Cette seconde édition comporte deux préface, dont une de Zola lui-même. Celui-ci a exprimé le besoin de défendre son texte vis-à-vis de la critique d'alors et de le présenter non comme ce qu'il est à mes yeux, un roman d'amour, de passion frisant la folie mais comme une analyse critique de deux caractères qui, en se rencontrant, explosent littéralement comme pourraient le faire la poudre et le feu. Il s'agit sans doute d'une compromission d'époque, Zola devant avant tout vivre de son talent, mais, à l'aune de l'histoire, je voudrais souligner qu'il s'agit à tout le moins d'un vrai roman d'amour car le détachement qui caractériserait le chirurgien ou le spectateur et dont Zola se prévaut, est absent.

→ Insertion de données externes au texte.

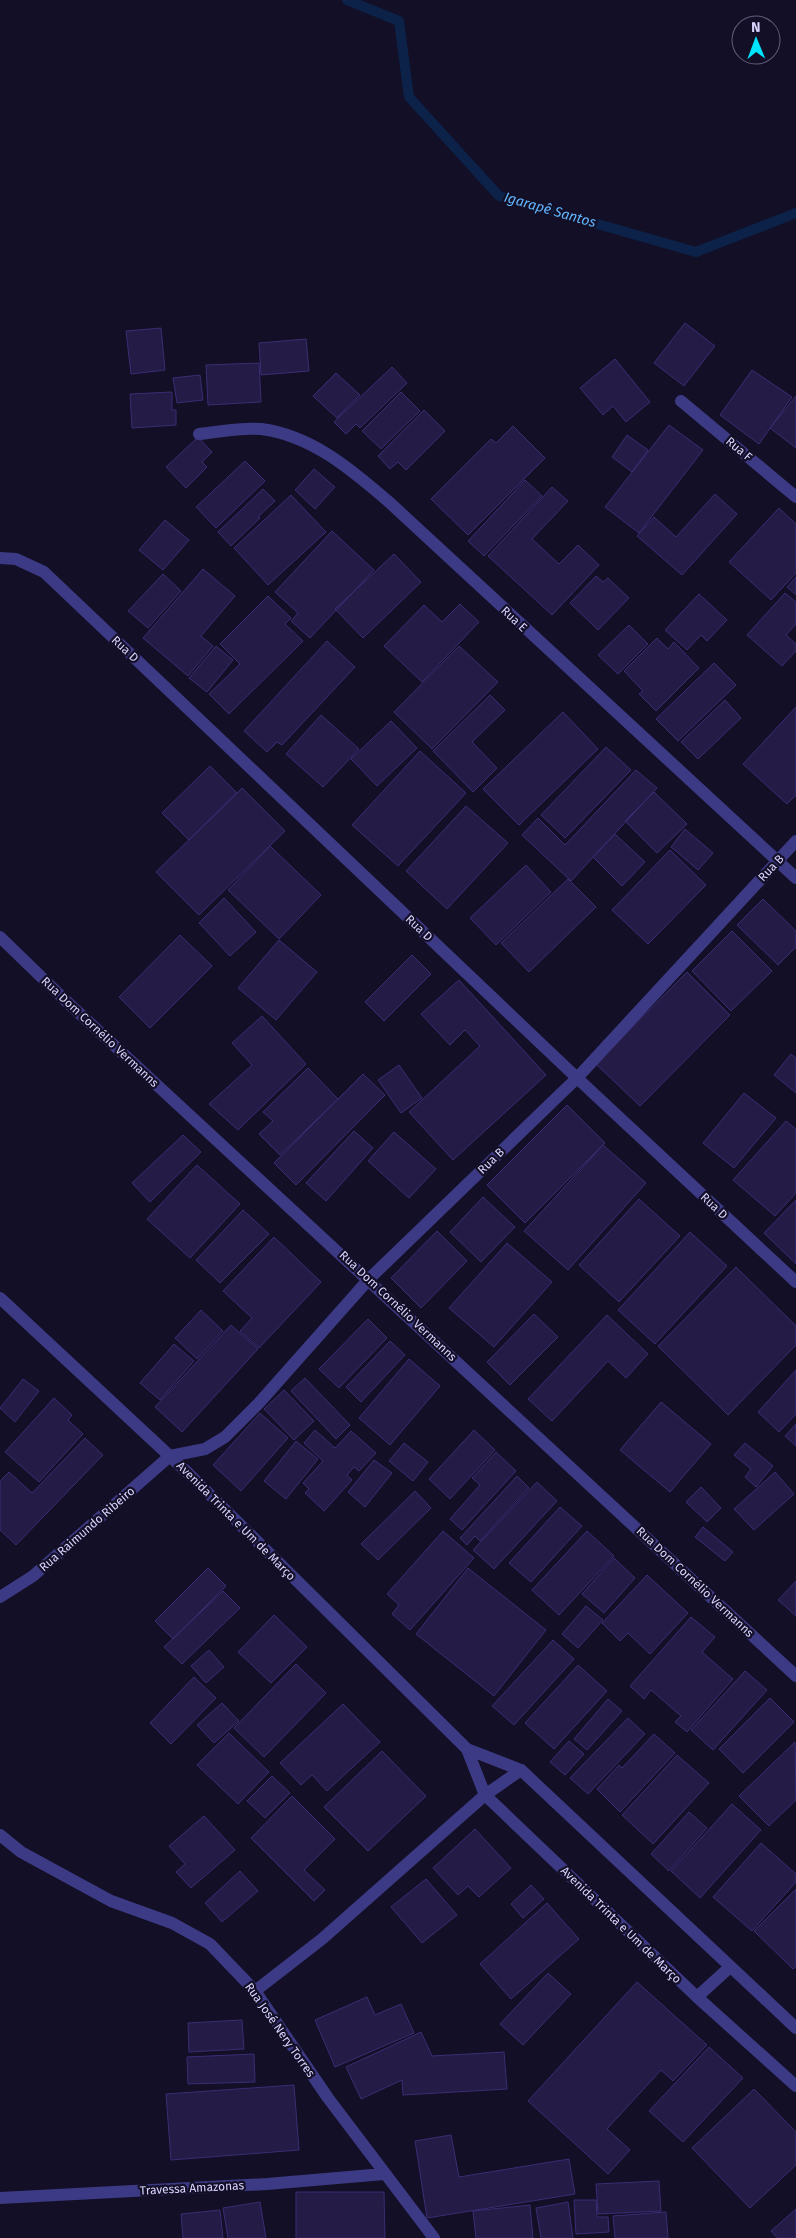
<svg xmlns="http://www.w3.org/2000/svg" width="796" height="2238" viewBox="0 0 796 2238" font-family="'Fira Sans',sans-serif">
	<rect width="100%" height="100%" fill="#130f26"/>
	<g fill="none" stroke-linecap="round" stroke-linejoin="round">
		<path stroke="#0c2248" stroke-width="10" d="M347,0l52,21 10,76 90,99 197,56 100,-39"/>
	</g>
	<path fill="#241b47" stroke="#3b2d73" d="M685,323l30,23 -31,40 -30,-23z
		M161,328l4,42 -34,4 -5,-43z
		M306,339l3,32 -48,4 -2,-32z
		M615,359l35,43 -24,20 -13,-16 -10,9 -23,-27z
		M259,363l2,39 -53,3 -2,-40z
		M392,367l15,16 -47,45 -4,-4 -10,10 -12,-12z
		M752,370l40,27 -33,47 -39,-29z
		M336,373l24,22 -23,23 -24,-22z
		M200,375l3,25 -26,3 -4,-25z
		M172,392v18h4v15l-44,3 -2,-34z
		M401,392l19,19 -39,38 -19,-18z
		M796,396v52l-26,-20z
		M424,410l21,21 -39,39 -8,-8 -8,7 -12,-13z
		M669,425l34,25 -64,83 -34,-26z
		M513,426l32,32 -77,77 -37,-36 60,-60 5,4z
		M627,435l21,15 -16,22 -20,-15z
		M198,437l14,15 -10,10 5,5 -21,21 -20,-21z
		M245,461l20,20 -49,47 -20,-21z
		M314,469l21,18 -20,22 -20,-19z
		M525,480l17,16 -58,60 -16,-15z
		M552,487l16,14 -36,38 27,25 19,-19 21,20 -47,50 -64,-59z
		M263,489l12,12 -17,16 2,1 -29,28 -13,-14z
		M715,494l22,20 -55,61 -45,-39 17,-19 22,20z
		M291,495l35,37 -58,53 -34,-37z
		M779,508l17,16v49l-25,27 -42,-38z
		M165,520l24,20 -26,30 -24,-20z
		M332,531l42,39 -64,68 -19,-17 7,-8 -23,-21z
		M394,554l27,28 -58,56 -28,-29z
		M203,569l32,27 -34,40 12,10 -25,30 -45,-38z
		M163,574l18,17 -33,37 -20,-17z
		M596,576l7,6 5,-4 21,20 -31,32 -28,-27z
		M796,577v18l-9,-8z
		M785,593l11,9v22l-10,11 10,9v7l-14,15 -35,-31z
		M699,594l28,26 -20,21 -6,-6 -14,15 -22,-20z
		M268,596l23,22 -6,6 18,17 -74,73 -20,-20 31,-30 -20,-20z
		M460,604l19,18 -57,60 -38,-36 40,-41 18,17z
		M629,625l19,19 -30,30 -20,-19z
		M657,638l11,11 6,-7 25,26 -43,43 -17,-17 4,-3 -19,-20z
		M327,641l28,26 -73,78 -5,-3 -10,10 -23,-21z
		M216,646l17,14 -26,32 -18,-14z
		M459,646l39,36 -66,67 -38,-37z
		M714,663l22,22 -58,56 -22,-22z
		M490,695l15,15 -33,32 25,26 -24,24 -40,-41z
		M725,700l16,18 -43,41 -17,-17z
		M796,707v88l-9,9 -44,-40z
		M563,712l35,37 -79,76 -36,-36z
		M321,715l38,34 -36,38 -37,-33z
		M391,721l26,27 -40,38 -26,-27z
		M606,747l25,23 -66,68 -24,-23z
		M420,751l46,42 -68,73 -46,-41z
		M210,766l27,27 -48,47 -27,-27z
		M636,770l21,18 -86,93 -49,-46 16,-17 27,27z
		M242,788l43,43 -86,84 -43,-43z
		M654,792l33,32 -30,29 -32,-32z
		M466,806l42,37 -61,66 -41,-38z
		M685,829l28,24 -15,17 -27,-23z
		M615,834l30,28 -23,24 -29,-29z
		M270,846l51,49 -42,44 -51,-49z
		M670,850l36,35 -58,59 -36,-34z
		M526,865l25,27 -55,53 -26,-27z
		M568,879l28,28 -67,65 -28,-29z
		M224,898l32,34 -26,24 -31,-33z
		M763,899l33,32v16l-18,18 -41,-40z
		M732,931l40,40 -41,40 -39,-40z
		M180,935l32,31 -62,62 -31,-31z
		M279,940l38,32 -41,48 -38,-32z
		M412,955l19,19 -47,47 -19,-19z
		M687,972l43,43 -90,91 -44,-42z
		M459,980l87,95 -93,85 -44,-48 71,-66 -15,-16 -15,15 -29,-31z
		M262,1016l44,48 -68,66 -29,-26 43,-39 -20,-22z
		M791,1054l5,4v35l-22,-18z
		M399,1065l23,33 -21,15 -23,-33z
		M308,1068l30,31 -58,56 -21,-21 14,-13 -10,-9z
		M363,1074l22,21 -89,90 -22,-22z
		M744,1093l32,25 -42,50 -31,-25z
		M567,1105l38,38 -80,80 -38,-38z
		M786,1121l10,8v64l-21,23 -42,-36z
		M354,1131l19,17 -47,53 -20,-18z
		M394,1132l42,37 -27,29 -41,-37z
		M183,1135l18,17 -51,50 -18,-19z
		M603,1145l43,38 -78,87 -44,-39z
		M197,1165l43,39 -50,54 -43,-39z
		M483,1197l32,30 -34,35 -31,-30z
		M639,1199l41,37 -61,66 -40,-37z
		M796,1200v64l-32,-31z
		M243,1210l26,24 -49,49 -24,-23z
		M437,1231l30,30 -46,47 -30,-30z
		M690,1232l37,34 -72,78 -37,-34z
		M274,1237l47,45 -62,66 -19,-17 12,-13 -29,-27z
		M507,1243l45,39 -58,65 -45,-39z
		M736,1267l60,59v19l-68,70 -70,-69z
		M201,1310l22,21 -26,28 -22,-21z
		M534,1314l24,23 -48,48 -23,-23z
		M607,1315l41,39 -22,24 -18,-17 -56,60 -24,-22z
		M368,1319l19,19 -48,50 -20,-19z
		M231,1325l27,24 -76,83 -27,-25z
		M390,1341l15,14 -44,47 -15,-15z
		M174,1344l20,17 -34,39 -20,-17z
		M409,1359l31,27 -50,59 -31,-27z
		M796,1370v44l-17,18 -21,-20z
		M305,1378l45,47 -14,14 -45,-48z
		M23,1379l16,12 -24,31 -15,-14z
		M284,1390l30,31 -20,19 -30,-31z
		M54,1398l18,17 -4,5 15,14 -44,48 -34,-30z
		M661,1402l50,42 -41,48 -50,-42z
		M260,1413l28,25 -47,53 -28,-26z
		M796,1424v22l-11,-10z
		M315,1430l20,18 16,-17 25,22 -17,18 -5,-4 -7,8 5,5 -28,31 -19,-18 4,-4 -6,-6 20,-22 -19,-18z
		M474,1430l21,20 -45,49 -21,-20z
		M85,1438l18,17 -87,90 -16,-15v-49l9,-9 23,21z
		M296,1441l22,18 -32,40 -22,-18z
		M404,1443l24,19 -15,19 -24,-20z
		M745,1443l28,23 -17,21 -11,-10 6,-8 -17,-14z
		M496,1452l20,19 -54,59 -12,-11 30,-34 -8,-7z
		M374,1460l18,13 -27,34 -17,-15z
		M775,1472l19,22 -40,36 -20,-21z
		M517,1476l12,12 -49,53 -5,-5 -8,9 -7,-7z
		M537,1482l20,19 -63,68 -21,-19z
		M701,1487l20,21 -14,14 -21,-20z
		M415,1491l16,17 -53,52 -17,-16z
		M560,1507l22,19 -51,56 -22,-19z
		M703,1527l30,25 -8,9 -30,-24z
		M443,1531l31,27 -64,72 -18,-16 7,-9 -12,-11z
		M587,1531l27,25 -55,59 -27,-25z
		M614,1558l21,20 -31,35 -22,-19z
		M208,1568l18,18 -53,53 -18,-18z
		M468,1568l78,62 -52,66 -78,-62z
		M647,1575l41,38 -38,41 -22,-21 -8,8 -18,-18z
		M796,1581v35l-18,-16z
		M223,1591l17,17 -58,56 -18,-17z
		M586,1606l17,14 -25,28 -16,-14z
		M274,1615l33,32 -36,36 -33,-31z
		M691,1617l24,20 -13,15 31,27 -46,53 -12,-10 6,-6 -30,-26 -7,9 -14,-13z
		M553,1640l21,19 -60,66 -22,-19z
		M209,1650l15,17 -18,16 -15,-17z
		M296,1664l30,29 -62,64 -30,-29z
		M578,1665l29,26 -53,58 -29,-26z
		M745,1671l22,19 -54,60 -22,-20z
		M194,1677l22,21 -45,46 -21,-21z
		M770,1698l24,24 -51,51 -24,-24z
		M608,1699l14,12 -35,39 -13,-11z
		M222,1703l17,18 -25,22 -17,-18z
		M343,1704l37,38 -53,49 -15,-16 -11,10 -21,-22z
		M628,1718l17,16 -57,60 -18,-16z
		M229,1733l40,39 -31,32 -41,-39z
		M654,1734l21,19 -55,59 -23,-23 22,-24 3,3z
		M569,1741l15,13 -19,21 -15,-13z
		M795,1742l1,58 -27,26 -30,-30z
		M382,1751l44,45 -58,55 -44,-44z
		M677,1755l32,28 -56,61 -31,-29z
		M272,1776l18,17 -25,25 -18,-17z
		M292,1796l43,43 -31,31 21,20 -11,11 -63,-63z
		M732,1804l29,26 -61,68 -29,-27z
		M689,1812l18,16 -38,43 -18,-17z
		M204,1816l31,34 -44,38 -15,-16 9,-8 -16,-18z
		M475,1829l36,39 -32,29 -11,-11 -10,9 -25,-27z
		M761,1843l35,31v8l-44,49 -39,-34z
		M240,1871l18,20 -36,31 -17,-19z
		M426,1879l31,36 -35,28 -31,-36z
		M531,1885l13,14 -21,19 -12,-14z
		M796,1889v77l-3,3 -39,-38z
		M547,1903l32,36 -68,60 -31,-35z
		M548,1973l23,21 -48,51 -23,-21z
		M637,1982l70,63 -34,36 -12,-11 -54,59 23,21 -22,24 -80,-73z
		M367,1997l8,18 26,-11 13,29 -79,34 -20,-47z
		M242,2020l2,29 -55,3 -1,-29z
		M421,2032l11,24 72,-4 3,37 -104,6 -1,-15 -41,19 -15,-32z
		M709,2047l34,31 -60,64 -34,-31z
		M254,2054l1,28 -67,2 -1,-27z
		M294,2085l5,65 -128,10 -5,-66z
		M754,2089l42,43v33l-46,43 -58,-60z
		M451,2135l8,42 110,-18 6,35 -148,24 -12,-77z
		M659,2181l2,30 -63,3 -2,-30z
		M296,2192h88l1,46h-89z
		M574,2200h22l1,17h11l1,15 -33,2z
		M260,2202l6,36h-38l-5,-30z
		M568,2202l5,36h-32l-5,-30z
		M530,2205l3,33h-57l-3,-27z
		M796,2209v29h-19l-6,-7z
		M220,2210l3,28h-40l-2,-24z
		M666,2212l2,26h-53l-2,-22z"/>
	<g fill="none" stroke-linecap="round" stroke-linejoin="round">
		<path stroke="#3d3a85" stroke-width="12" d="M681,401l115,96
			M199,434c20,-2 42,-7 62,-5 50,6 91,41 128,73l407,376
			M0,558l16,1 28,13 533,506 219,204
			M0,937l65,63 731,676
			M0,1597l33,-21 137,-120 35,-7 20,-12 34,-34 110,-124 208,-201 219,-237
			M0,1835l21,17 90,49 61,22 38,21 45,47 73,107 106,140
			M255,1991l67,-52 163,-144 36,-25
			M0,2198l267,-14 117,-10"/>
		<path stroke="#3d3a85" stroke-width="12" d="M0,1298l189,176 278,275 18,46 212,202 99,89
			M467,1749l54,21 275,258
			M697,1997l33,-30"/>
	</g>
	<g text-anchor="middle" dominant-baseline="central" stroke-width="4.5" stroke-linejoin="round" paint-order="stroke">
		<g font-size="12" fill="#d9d4ff" stroke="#130f26">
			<text transform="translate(739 449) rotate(40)">Rua F</text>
			<text transform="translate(514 619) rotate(43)">Rua E</text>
			<text transform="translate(125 649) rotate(43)">Rua D</text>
			<text transform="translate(771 868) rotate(-47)">Rua B</text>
			<text transform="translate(419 928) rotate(43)">Rua D</text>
			<text transform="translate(100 1032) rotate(43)">Rua Dom Cornélio Vermanns</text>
			<text transform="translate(491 1161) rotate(-44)">Rua B</text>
			<text transform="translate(714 1206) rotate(43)">Rua D</text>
			<text transform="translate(398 1306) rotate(43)">Rua Dom Cornélio Vermanns</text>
			<text transform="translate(236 1521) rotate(45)">Avenida Trinta e Um de Março</text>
			<text transform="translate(87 1529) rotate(-41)">Rua Raimundo Ribeiro</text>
			<text transform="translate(695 1582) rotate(43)">Rua Dom Cornélio Vermanns</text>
			<text transform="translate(621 1925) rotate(44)">Avenida Trinta e Um de Março</text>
			<text transform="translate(280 2030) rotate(55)">Rua José Nery Torres</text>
			<text transform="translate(192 2188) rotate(-3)">Travessa Amazonas</text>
		</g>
		<g font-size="14" font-style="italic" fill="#62b6ff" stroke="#130f26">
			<text transform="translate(550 210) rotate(16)">Igarapê Santos</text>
		</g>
	</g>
	<g transform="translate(756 40) rotate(359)"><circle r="24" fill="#130f26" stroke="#625e7d"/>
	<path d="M0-4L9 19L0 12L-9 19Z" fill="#00e5ff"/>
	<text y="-8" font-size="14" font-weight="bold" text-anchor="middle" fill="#d9d4ff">N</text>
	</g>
</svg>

Vous trouverez également dans cette édition une préface de Françoise Xénakis, texte d'une banalité affligeante et naturellement très en deçà de la production du maître. Celle-ci nous dépeint sa rencontre avec le roman et sa redécouverte avec la sagesse de l'âge. Il s'agit, à n'en point douter, d'un exercice d'un très grand orgueil et, quiconque connaît son propre talent et sait rester à sa place aurait gentiment décliner l'invitation de l'éditeur à réaliser cette préface car il n'appartient pas à une mouche de juger un aigle.
Je distinguerai l'ouvrage en deux parties assez distinctes, l'une traitant de la découverte de l'amour, l'autre des conséquences du meurtre du mari par les adultères.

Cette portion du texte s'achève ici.